When you become a little bit more open towards others, your breathing becomes better because it is your attachment that makes breathing so uptight. Because attachment and selfishness make you so uptight, your breathing becomes uptight. Look at the whole of Western society, that is a good example. Just look at Western society, how they build so many things and then become paranoid and worry about their property. You can see this for yourself. That is why attachment and the selfish attitude are such unbelievable human problems. You can see that it is really sick.

So it is very important as much as possible to recognize and to eliminate these human problems. As I said before, when you lose your boyfriend, you cry because you are selfish. If the Soviet Union were to occupy Swedish territory, why do you think that would be? Because of selfishness! So you think that is fun? I’m joking. Okay. Swedish people becoming upset would also be selfish, unfortunately!

The whole reason we fight each other, all the conflict, everything comes from selfishness. Do you think that the reason we fight is to try and gain pleasure or not? Does it come from selfishness or not? If a husband and wife fight, it is because of selfishness, isn’t it? The wife says, “I’m not getting enough pleasure from you.” And the husband says, “I’m not getting enough pleasure from you.” Then they start complaining, bla bla bla bla. Every human relationship has something to do with selfishness: the selfish attitude and attachment.

In Western Europe you have always believed that revolution and industrialization were good for human society and that revolutionary machine work was something good for society. You decided that, and now you have it. Maybe I am just talking negatively because I am selfish, but as a matter of fact, the reason you have an unemployment problem is because you are so concerned to make money.

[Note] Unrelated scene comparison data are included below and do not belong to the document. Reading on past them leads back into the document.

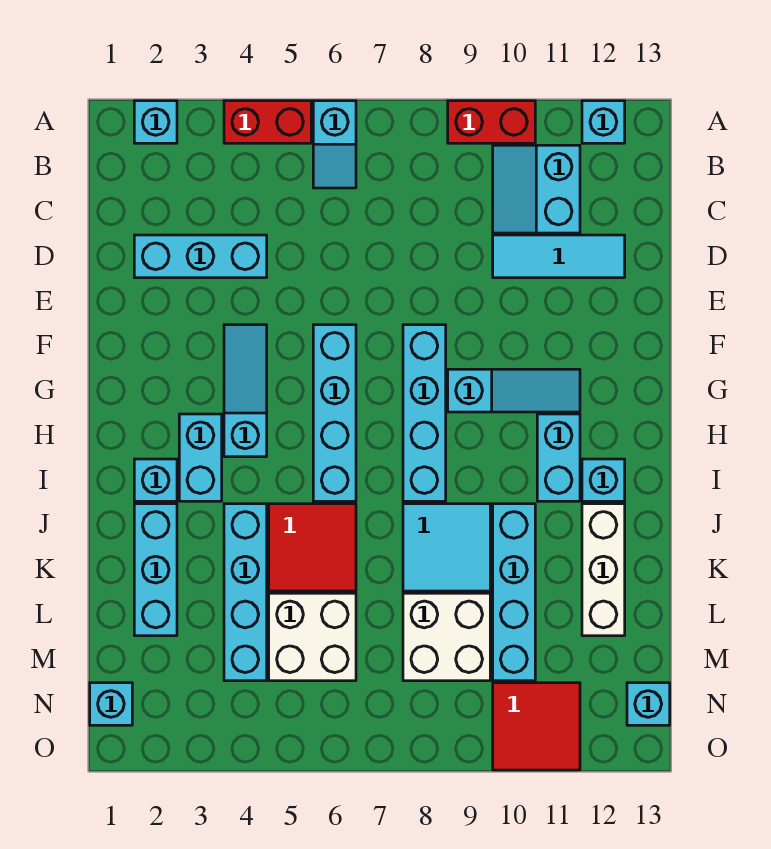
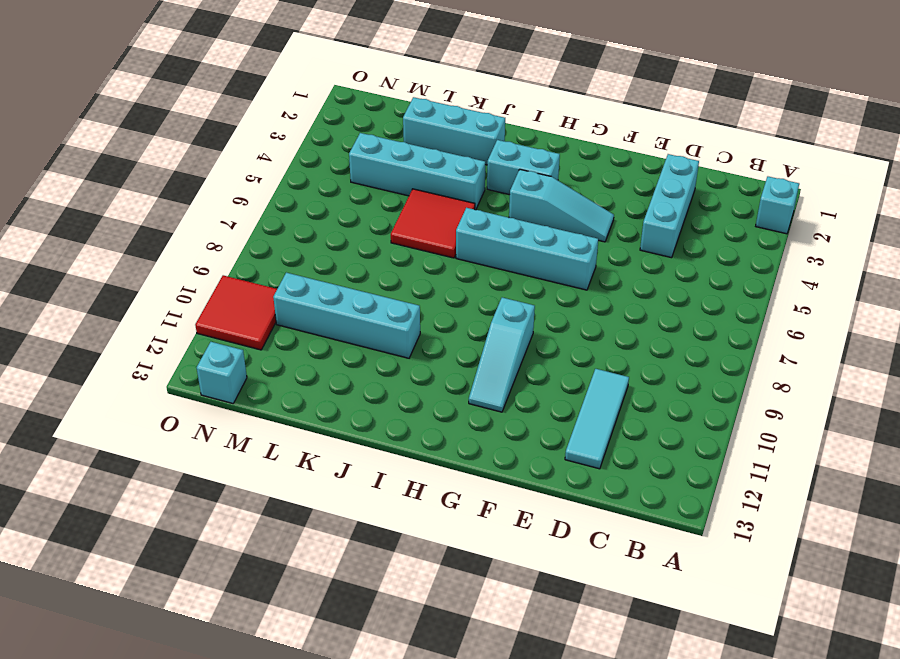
none -> red brick A4:A5 level 1
none -> cyan slope A6:B6 level 1 top A
none -> red brick A9:A10 level 1

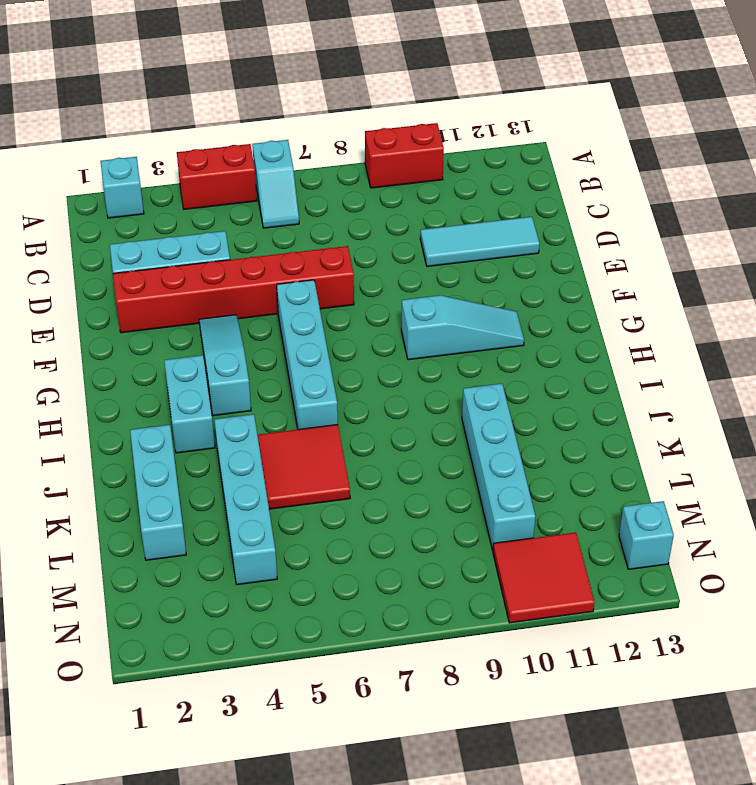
red brick E2:E7 level 1 -> none
none -> cyan brick A12 level 1
none -> cyan slope B10:C11 level 1 top 11
none -> cyan brick F8:I8 level 1

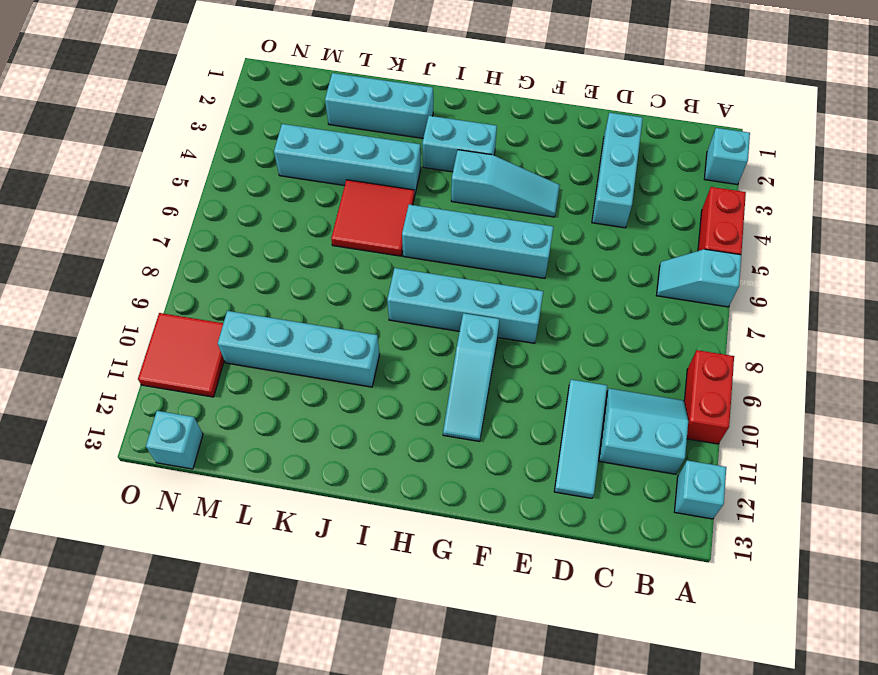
none -> cyan brick H11:I11 level 1
none -> cyan brick I2 level 1
none -> cyan brick I12 level 1

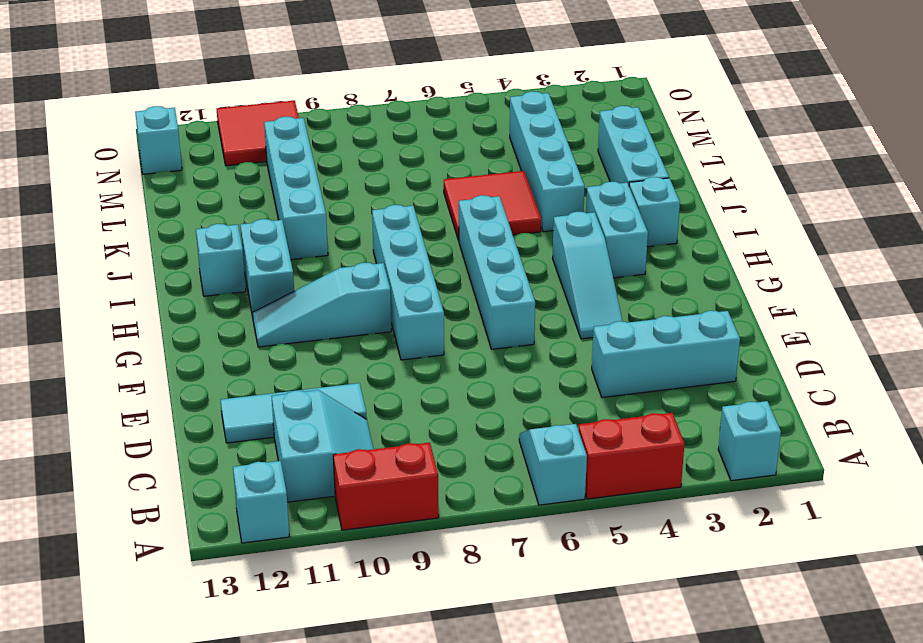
none -> cyan tile J8:K9 level 1
none -> white brick J12:L12 level 1
none -> white brick L5:M6 level 1

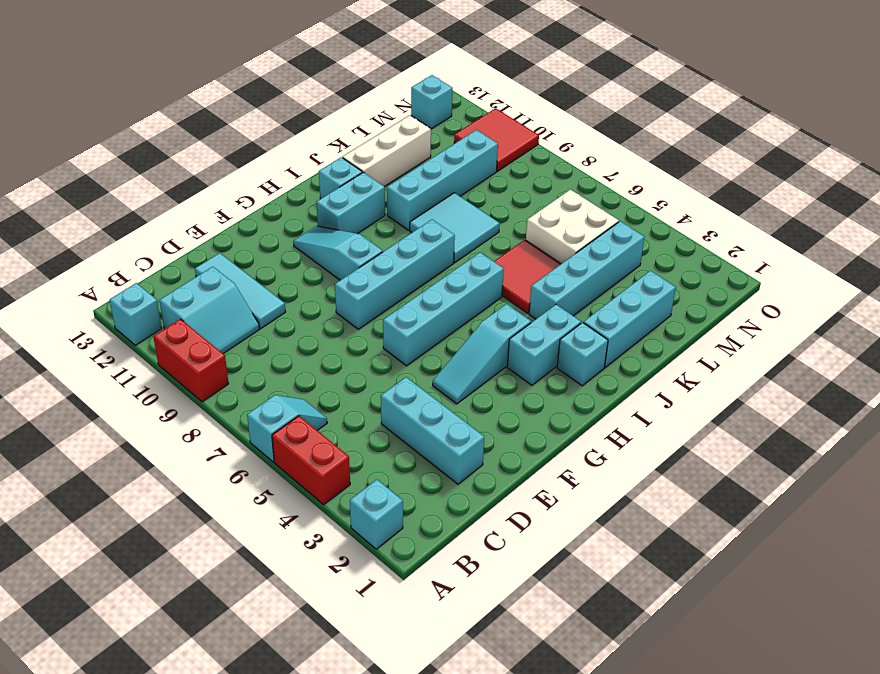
none -> white brick L8:M9 level 1
none -> cyan brick N1 level 1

Instead of paying human beings, you buy machines; you spend the money on machines so you can earn more. No? I’m not sure.

Are machines important, or are human beings important? As a consequence of this machinery revolution, so many people have become unemployed. Is there scientific evidence for this or not? Basically this comes from the selfish attitude. Scientific technology is good, but you have to get the right mixture. You make a mistake because your motivation is the selfish attitude. You don’t have to take me seriously, but that’s the way I think it is!

As our environment becomes more like a machine, we also reflect that in our human minds. We also become like machines and we lose our feelings, we lose our human quality: we think human beings are like machines. Let’s say she is seeking a job from me. I just treat her like a machine. When I ask her, “Are you healthy?” I am making sure all the mechanical things are working, as though she were a machine. If everything in her machinery is okay, I hire her. If her machinery is not so good, I will not hire her. That’s the way it is. There is very little human sympathy, unfortunately.

What we are saying is that the selfish attitude is so strong that it makes your entire life painful. All life’s problems come from the selfish attitude. Therefore, by staying in the clean-clear state of mind, you can see the problems that all people have, and you can then develop true loving kindness, true bodhicitta.